[AusNOG] Vocus vs. Pipe - Was: Vocus peering traffic missingfrom PIPE-IX?
Chris Ricks
chris.ricks at securepay.com.au
Fri Nov 9 09:55:57 EST 2012
While that is true, mandated peering would do the same job.
On 09/11/12 09:22, Matthew Moyle-Croft wrote:
> The one major thing the "Gang of Four" arrangement has given Australia
> is functioning domestic interconnect. ie. the large networks all
> interconnect within Australia and do so in a way that means latency is
> sane. Am dealing with countries in other regions who actively use high
> latency (ie. sending your connectivity via another continent) as a way
> of trying to force you to buy THEIR transit product at high prices.
>
> MMC
>
>
>
>
> On Thu, Nov 8, 2012 at 12:10 PM, Mark Smith <markzzzsmith at yahoo.com.au
> <mailto:markzzzsmith at yahoo.com.au>> wrote:
>
> The assertion was peering is free / gratis / no money. That's
> clearly incorrect, and I don't think you need much more than a
> simplification to realise it.
>
> It's worth remembering that the actual definition of the word
> "peer" is
>
> "a person who is the same age or has the same social position or
> the same abilities as other people in a group"
>
> i.e. an *equal* based on a set of attributes.
>
> Using Verizon as an example, Verizon's peering T&Cs list who they
> consider to be somebody they'd be willing to directly peer with,
> with lower requirements in ASPAC verses the rest of the world.
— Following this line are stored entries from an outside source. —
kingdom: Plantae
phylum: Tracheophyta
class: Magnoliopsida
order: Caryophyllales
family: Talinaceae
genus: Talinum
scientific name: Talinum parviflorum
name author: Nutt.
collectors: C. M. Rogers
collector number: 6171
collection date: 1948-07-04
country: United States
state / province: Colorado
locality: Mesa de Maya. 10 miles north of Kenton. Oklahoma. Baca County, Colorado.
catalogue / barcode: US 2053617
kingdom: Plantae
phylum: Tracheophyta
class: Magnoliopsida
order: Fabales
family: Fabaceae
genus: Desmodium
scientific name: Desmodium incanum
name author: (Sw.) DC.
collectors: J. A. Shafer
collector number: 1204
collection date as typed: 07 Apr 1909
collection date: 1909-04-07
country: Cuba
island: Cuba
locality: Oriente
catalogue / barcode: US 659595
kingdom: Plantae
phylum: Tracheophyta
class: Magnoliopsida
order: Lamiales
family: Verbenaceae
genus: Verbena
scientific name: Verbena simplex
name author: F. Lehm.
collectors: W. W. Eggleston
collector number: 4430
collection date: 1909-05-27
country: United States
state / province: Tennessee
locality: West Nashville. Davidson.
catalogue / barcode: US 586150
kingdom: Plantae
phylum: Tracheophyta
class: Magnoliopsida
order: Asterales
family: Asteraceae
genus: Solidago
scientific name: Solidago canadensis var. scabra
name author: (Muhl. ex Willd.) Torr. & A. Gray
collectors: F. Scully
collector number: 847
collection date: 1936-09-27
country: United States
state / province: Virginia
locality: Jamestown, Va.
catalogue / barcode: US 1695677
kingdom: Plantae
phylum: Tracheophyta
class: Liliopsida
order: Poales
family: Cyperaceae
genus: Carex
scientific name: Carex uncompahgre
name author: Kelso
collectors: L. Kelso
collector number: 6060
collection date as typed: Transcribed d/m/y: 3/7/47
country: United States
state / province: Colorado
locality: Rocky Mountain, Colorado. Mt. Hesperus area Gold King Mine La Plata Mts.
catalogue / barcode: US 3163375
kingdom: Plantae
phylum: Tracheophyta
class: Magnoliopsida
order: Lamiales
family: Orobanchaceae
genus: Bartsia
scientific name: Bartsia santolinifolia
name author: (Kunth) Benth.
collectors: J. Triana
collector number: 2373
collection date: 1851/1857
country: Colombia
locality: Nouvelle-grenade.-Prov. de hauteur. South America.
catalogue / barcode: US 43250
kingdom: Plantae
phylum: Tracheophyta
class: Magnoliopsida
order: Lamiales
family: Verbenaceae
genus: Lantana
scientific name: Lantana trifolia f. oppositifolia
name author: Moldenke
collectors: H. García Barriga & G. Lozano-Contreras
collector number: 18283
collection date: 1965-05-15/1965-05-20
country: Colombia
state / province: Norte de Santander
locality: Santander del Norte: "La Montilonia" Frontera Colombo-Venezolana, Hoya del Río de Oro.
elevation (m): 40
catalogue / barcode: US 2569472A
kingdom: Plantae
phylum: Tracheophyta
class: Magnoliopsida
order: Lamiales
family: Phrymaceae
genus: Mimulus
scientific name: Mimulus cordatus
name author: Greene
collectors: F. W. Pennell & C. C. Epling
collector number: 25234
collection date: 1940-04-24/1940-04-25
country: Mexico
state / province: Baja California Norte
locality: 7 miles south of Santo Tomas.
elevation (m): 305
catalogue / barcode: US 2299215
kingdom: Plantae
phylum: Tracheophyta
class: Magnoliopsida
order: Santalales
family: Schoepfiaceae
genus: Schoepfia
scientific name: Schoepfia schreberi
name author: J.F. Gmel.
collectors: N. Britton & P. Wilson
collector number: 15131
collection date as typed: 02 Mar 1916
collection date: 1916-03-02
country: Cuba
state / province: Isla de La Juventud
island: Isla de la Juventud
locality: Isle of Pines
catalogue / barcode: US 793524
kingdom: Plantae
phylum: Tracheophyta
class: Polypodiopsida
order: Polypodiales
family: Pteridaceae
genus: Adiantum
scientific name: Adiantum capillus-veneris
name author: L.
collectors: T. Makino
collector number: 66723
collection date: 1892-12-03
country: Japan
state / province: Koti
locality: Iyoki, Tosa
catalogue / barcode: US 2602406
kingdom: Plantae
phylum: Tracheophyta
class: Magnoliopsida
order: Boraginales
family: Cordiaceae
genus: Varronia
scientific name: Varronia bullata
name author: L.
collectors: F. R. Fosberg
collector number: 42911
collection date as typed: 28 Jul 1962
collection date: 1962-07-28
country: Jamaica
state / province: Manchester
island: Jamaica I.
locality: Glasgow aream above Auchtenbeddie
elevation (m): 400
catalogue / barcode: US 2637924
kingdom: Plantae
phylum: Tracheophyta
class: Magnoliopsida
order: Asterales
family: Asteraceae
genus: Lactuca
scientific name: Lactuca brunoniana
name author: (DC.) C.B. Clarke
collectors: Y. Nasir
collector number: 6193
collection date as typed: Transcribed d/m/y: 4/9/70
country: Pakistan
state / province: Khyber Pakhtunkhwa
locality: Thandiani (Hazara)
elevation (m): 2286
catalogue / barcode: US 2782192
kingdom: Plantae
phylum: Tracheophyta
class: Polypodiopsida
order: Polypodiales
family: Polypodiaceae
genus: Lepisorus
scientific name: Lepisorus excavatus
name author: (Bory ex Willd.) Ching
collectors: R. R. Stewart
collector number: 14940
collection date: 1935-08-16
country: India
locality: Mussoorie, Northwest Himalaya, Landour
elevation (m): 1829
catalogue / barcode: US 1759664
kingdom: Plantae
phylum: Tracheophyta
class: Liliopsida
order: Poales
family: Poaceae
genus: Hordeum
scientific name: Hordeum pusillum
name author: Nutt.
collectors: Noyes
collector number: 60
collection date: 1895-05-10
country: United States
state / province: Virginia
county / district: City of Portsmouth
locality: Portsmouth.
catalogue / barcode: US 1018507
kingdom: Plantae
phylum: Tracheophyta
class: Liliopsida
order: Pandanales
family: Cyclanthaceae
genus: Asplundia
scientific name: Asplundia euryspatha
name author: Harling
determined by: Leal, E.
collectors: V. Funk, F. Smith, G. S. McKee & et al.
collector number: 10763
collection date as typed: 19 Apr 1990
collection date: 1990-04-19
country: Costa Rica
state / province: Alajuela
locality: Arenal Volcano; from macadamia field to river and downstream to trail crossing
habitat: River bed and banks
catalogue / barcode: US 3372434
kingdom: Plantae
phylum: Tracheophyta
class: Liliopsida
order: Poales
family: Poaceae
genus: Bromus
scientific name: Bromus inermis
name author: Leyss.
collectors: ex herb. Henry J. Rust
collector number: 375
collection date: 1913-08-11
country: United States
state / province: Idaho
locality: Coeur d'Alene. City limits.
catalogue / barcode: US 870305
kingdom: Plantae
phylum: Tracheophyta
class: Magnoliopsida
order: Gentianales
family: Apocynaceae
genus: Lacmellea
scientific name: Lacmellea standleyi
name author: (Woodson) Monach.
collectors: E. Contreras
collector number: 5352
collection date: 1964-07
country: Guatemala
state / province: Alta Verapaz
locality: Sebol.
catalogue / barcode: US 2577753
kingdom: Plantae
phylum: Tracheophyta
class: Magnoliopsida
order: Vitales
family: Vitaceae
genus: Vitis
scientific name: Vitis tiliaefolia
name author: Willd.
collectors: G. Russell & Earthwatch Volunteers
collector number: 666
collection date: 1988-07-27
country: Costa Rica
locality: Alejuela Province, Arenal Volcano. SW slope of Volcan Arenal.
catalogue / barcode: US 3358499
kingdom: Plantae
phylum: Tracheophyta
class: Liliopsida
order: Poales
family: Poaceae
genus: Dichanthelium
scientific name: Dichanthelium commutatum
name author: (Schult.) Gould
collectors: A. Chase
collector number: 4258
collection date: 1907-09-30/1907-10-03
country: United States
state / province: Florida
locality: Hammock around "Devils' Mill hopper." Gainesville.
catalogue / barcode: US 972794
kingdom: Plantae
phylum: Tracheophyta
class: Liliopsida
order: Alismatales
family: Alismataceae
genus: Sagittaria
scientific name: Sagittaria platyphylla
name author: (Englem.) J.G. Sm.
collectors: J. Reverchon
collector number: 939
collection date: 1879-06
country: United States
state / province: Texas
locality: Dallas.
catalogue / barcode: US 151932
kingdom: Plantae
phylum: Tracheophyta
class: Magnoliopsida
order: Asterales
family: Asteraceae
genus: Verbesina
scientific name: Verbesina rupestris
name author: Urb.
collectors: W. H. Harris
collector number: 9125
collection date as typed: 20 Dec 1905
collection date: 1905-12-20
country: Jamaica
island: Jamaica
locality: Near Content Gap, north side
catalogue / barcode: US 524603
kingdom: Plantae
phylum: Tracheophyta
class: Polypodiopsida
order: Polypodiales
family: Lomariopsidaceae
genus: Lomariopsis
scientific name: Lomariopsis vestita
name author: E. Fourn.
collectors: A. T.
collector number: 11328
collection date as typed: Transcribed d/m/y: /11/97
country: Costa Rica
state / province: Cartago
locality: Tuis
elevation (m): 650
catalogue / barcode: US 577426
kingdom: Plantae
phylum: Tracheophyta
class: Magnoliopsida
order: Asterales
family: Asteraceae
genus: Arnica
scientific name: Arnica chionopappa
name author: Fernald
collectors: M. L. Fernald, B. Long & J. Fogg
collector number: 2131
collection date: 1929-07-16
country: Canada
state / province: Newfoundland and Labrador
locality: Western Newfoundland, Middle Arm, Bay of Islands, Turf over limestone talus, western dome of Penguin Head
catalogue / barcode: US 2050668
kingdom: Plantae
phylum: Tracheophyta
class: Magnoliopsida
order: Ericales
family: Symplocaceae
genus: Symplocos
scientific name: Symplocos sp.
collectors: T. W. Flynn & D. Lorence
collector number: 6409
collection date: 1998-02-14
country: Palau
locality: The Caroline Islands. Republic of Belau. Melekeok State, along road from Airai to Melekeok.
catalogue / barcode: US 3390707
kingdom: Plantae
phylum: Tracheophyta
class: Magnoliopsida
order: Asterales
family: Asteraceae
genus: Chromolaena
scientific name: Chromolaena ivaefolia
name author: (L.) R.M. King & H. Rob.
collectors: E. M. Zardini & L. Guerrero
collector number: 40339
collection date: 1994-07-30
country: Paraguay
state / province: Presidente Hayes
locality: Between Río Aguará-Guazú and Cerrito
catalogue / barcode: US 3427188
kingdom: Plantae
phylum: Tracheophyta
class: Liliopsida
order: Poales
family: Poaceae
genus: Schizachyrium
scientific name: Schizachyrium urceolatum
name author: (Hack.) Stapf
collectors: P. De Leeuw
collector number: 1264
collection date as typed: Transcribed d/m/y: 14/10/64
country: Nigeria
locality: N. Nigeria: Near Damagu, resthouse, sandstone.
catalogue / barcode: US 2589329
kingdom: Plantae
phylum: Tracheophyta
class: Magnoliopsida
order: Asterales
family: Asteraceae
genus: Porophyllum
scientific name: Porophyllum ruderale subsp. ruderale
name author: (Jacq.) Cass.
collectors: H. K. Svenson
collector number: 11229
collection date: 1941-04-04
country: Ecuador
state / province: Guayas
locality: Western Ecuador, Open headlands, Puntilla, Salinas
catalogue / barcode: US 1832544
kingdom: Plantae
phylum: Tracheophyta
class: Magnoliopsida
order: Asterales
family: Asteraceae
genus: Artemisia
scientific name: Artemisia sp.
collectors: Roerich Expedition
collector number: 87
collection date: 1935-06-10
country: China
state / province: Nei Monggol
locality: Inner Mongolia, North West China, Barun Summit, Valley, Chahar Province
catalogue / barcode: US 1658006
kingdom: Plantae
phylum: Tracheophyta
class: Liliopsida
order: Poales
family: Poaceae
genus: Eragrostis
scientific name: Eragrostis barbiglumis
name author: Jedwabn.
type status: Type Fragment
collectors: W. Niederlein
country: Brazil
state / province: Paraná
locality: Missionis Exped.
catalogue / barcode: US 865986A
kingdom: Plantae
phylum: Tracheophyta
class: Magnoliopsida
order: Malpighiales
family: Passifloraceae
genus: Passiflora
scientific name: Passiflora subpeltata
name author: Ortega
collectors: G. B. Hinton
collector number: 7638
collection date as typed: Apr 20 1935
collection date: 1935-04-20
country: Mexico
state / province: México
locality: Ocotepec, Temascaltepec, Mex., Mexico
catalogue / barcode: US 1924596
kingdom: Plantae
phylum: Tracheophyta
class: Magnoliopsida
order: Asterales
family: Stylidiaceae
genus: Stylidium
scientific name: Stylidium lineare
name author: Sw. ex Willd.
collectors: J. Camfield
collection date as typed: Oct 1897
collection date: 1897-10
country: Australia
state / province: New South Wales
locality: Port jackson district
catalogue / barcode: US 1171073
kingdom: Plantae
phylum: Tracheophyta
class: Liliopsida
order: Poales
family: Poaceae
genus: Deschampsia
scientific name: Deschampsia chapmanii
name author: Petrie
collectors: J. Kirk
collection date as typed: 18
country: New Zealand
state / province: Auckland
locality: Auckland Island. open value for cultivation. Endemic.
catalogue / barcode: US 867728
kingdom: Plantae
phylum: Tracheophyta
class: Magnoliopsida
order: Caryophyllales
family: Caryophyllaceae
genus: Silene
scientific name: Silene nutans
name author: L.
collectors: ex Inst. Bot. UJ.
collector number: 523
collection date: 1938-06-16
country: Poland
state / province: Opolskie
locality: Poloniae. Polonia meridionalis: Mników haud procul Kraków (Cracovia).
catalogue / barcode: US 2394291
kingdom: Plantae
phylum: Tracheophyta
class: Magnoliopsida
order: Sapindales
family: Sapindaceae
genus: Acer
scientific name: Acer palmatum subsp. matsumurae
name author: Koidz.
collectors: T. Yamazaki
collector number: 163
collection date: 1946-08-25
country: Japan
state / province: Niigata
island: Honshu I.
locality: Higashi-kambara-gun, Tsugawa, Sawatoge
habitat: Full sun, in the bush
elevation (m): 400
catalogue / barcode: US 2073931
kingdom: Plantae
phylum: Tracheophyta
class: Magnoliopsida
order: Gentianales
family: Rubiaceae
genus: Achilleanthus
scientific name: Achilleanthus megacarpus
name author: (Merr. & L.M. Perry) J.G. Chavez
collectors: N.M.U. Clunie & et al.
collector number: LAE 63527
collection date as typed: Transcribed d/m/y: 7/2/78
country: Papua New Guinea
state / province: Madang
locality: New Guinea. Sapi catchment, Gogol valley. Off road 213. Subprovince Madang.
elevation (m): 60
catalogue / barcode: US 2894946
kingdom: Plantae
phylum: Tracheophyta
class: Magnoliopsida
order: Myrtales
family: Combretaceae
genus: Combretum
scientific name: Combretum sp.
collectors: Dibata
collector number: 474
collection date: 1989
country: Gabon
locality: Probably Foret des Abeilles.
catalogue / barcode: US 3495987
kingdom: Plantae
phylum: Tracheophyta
> However, I doubt even Telstra would qualify, so it's likely that
> Verizon also would like to get out of the so-called Gang of Four
> arrangement, because they're being forced to peer with non-equals.
> Telstra would probably have the same view on Optus and AAPT, and
> Optus on AAPT. Considering that AAPT is no where near as big as
> the other 3 they'd be gaining the most and providing the least.
>
> Multilateral peering doesn't require the "peers" to be apparent
> equals, however it is aggregating together the value the small
> "peers" would provide such that there is value to the larger
> "peers" to connect. Everybody who connects gains more from
> connecting than it costs them. Those who choose not to connect, in
> their judgement, don't gain more from it than it would cost them,
> despite the many values of peering that Sam Silvester pointed out,
> other than just "cheaper than transit".
>
> Government forced peering means that some parties can get far more
> value out of the arrangement than others - it isn't mutually
> beneficial to everybody any more, in their individual perception.
> If forced peering became the norm, could I force my residential
> ISP to peer with my home network, "for free"? If big networks must
> peer with smaller networks, then my home network qualifies as a
> small one.
>
>
>
> ----- Original Message -----
> > From: Bevan Slattery <bevan at slattery.net.au
> <mailto:bevan at slattery.net.au>>
> > To: Mark Smith <markzzzsmith at yahoo.com.au
> <mailto:markzzzsmith at yahoo.com.au>>; Luke Iggleden
> <luke+ausnog at sisgroup.com.au <mailto:luke%2Bausnog at sisgroup.com.au>>
> > Cc: "ausnog at lists.ausnog.net <mailto:ausnog at lists.ausnog.net>"
> <ausnog at lists.ausnog.net <mailto:ausnog at lists.ausnog.net>>
> > Sent: Thursday, 8 November 2012 2:12 PM
> > Subject: Re: [AusNOG] Vocus vs. Pipe - Was: Vocus peering
> traffic missingfrom PIPE-IX?
> >
> > And those that want to peer don't?
> >
> > TPG, iiNet and Nextgen are larger than AAPT and Verizon. In
> fact TPG and
> > iiNet are larger than Optus in the ADSL market.
> >
> > Oversimplification me thinks...
> >
> > [b]
> >
> >>>
> >>
> >> So the rack space, cable infrastructure, routers, electricity,
> 24x7 NOC
> >> etc. that you use to connect to them, *if* you qualify as a
> peer, is all
> >> free?
> >>
> >> Think about it. A company spends millions of dollars on
> equipment and
> >> installs fibre across Australia, and is then going to let
> everybody use
> >> it for gratis? That's a business plan to very rapidly go out of
> > business.
> >> I suspect the "free peering" myth has come from the days when
> > residential
> >> ADSL offered "free Pipe". The only reason it was "free"
> > to customers was
> >> that the ISP chose not to bill the customers for it.